How can it be Friday already???????!!!!!!
I am supposed to give this big, emotional, spirit filled speech/testimony tomorrow night and I am so not prepared! It seems like every time I sit down to figure out what I am going to say and how to say it I get distracted or plainly just avoid doing the work to prepare like I know I should. It is not like I have never done this before and I know in a nut shell what to say and how to be lead by the spirit, but it feels like my nerves are working over time on me about this event.
Last night I could not sleep, as much as I tried because my hubby was finally home and in bed next to me. But I kept tossing and turning and praying and crying as things ran threw my head and heart. Finally at around 3:30 or so I went down stairs to the computer to read some of my past writings, knowing that all the information I will need is in my files. BUT, I could not find my files that are all related to the articles and statistics and my past speeches!! I took a better part of an hour looking in every single word file I have on my computer.. and nothing. It is as if any file that had the word abortion in it was deleted, vanished. I know where it was the last time I pulled it up (months ago) and I know I did not deleted all those files.. nor any one in my family that shares this computer.. call me paranoid now.. it is like the enemy came in and wiped it all away!!! JUST THOSE SPESIFIC FILES!! Thankfully the bulk of my writings have shown up here in my journal and webpages and it just takes a bit of searching of three years of entries to find what I need.
I started to type out my testimony, and what was on my heart and at about page three and six in the morning Josh came down asking what I was still doing up. I am not even close to being finished and as I read and reread it, it just doesn't convey what I want to say, it feels like a dry, bitter, narrative of the events..it has a strong start but I am stuck. It is partly because I am questioning myself.. why does anyone want to hear me, what do I really have to say that is meaningful.. Why does the Lord want to use me... I feel worse than Moses, I feel very inadequate right now.When I agreed to do this speaking engagement I knew it was of the Lord and was very excited but right now I am feeling like a fool and un confidant, knowing full well that these are all negative thoughts being thrown at me to discourage me and that I should keep pushing threw with prayer and drawing on the Lord's strength.

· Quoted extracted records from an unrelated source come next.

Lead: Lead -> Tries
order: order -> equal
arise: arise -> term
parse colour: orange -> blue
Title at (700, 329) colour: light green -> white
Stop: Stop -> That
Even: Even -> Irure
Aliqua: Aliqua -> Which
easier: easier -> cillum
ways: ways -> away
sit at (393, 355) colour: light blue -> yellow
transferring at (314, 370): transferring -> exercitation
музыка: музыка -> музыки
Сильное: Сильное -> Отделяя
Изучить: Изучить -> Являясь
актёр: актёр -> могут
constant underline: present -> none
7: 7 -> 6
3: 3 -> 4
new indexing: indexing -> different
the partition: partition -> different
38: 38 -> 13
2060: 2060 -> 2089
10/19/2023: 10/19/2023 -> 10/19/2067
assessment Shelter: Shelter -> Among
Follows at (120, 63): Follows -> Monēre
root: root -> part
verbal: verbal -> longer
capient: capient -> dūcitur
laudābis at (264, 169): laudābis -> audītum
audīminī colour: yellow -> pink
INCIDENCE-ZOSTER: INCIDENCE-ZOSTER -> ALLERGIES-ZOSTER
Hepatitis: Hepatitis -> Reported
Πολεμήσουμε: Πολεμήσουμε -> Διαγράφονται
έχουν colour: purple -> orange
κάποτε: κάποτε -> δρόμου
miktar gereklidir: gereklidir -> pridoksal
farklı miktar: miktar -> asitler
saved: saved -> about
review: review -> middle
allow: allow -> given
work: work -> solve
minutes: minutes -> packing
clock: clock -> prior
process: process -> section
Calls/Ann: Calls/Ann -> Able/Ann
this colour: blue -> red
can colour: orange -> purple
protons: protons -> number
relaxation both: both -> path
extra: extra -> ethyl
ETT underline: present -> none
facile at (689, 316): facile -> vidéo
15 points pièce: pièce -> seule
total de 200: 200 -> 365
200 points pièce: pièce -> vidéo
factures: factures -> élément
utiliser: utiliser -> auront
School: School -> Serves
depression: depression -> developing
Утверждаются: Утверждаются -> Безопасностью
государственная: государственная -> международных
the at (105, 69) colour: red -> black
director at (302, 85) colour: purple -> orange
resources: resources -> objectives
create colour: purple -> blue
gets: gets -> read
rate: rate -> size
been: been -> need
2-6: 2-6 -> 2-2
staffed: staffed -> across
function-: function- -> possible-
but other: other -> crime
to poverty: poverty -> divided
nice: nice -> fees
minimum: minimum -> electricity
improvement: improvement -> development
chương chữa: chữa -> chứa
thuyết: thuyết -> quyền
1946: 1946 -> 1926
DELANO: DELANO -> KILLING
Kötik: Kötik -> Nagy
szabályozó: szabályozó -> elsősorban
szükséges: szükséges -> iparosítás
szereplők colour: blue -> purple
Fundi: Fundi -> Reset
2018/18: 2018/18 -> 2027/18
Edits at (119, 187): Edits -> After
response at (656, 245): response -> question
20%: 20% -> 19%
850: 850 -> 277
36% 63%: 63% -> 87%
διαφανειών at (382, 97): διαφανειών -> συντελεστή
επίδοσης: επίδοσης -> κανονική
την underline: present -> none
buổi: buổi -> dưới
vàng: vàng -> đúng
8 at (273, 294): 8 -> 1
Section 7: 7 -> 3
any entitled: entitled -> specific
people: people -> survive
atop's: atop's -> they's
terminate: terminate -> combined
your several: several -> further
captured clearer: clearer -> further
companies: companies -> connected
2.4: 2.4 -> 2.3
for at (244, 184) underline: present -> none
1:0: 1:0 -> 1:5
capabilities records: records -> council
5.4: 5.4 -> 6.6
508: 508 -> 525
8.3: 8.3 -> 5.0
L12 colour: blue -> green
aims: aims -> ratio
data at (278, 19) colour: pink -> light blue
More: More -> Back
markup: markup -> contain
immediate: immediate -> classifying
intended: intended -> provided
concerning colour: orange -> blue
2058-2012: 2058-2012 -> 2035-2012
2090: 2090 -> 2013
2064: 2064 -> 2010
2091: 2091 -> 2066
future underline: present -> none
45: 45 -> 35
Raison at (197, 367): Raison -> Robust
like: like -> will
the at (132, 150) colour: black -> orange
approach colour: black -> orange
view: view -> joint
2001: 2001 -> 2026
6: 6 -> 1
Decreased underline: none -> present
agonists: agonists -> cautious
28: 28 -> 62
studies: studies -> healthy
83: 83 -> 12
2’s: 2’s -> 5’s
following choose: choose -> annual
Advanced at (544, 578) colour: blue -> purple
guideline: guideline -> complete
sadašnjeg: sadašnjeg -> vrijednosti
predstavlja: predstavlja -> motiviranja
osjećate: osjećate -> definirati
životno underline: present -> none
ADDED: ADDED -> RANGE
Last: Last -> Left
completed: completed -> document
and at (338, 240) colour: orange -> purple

It is a rainy gloomy day that reflects the inner storm going on with me right now. Because I couldn't sleep last night I have been snoozing most of the day. I was supposed to do the major grocery shopping for the week today.. didn't get done. I do have most of what the kids need for the sleep overs they are going to tonight ready, that is a plus. Josh and I are supposed to go out tonight since we have all the kids out of the house and he is also taking me out tomorrow night to a party with some of the guys and the wives from his work. You would think I would be so ecstatic about all that and looking forward to getting out. I am and I want to take full advantage of the time alone with him and a chance to cut loose but I guess I just don't feel worthy of two nights out in a row, that I am too lazy to warrant it. That I don't deserve to enjoy myself until I know what I need to get done is done.
I know it will all work out even better than I can hope for, because The Lord My God is in control. I am going to stop feeding these doubts and the spirit of anxiety right now!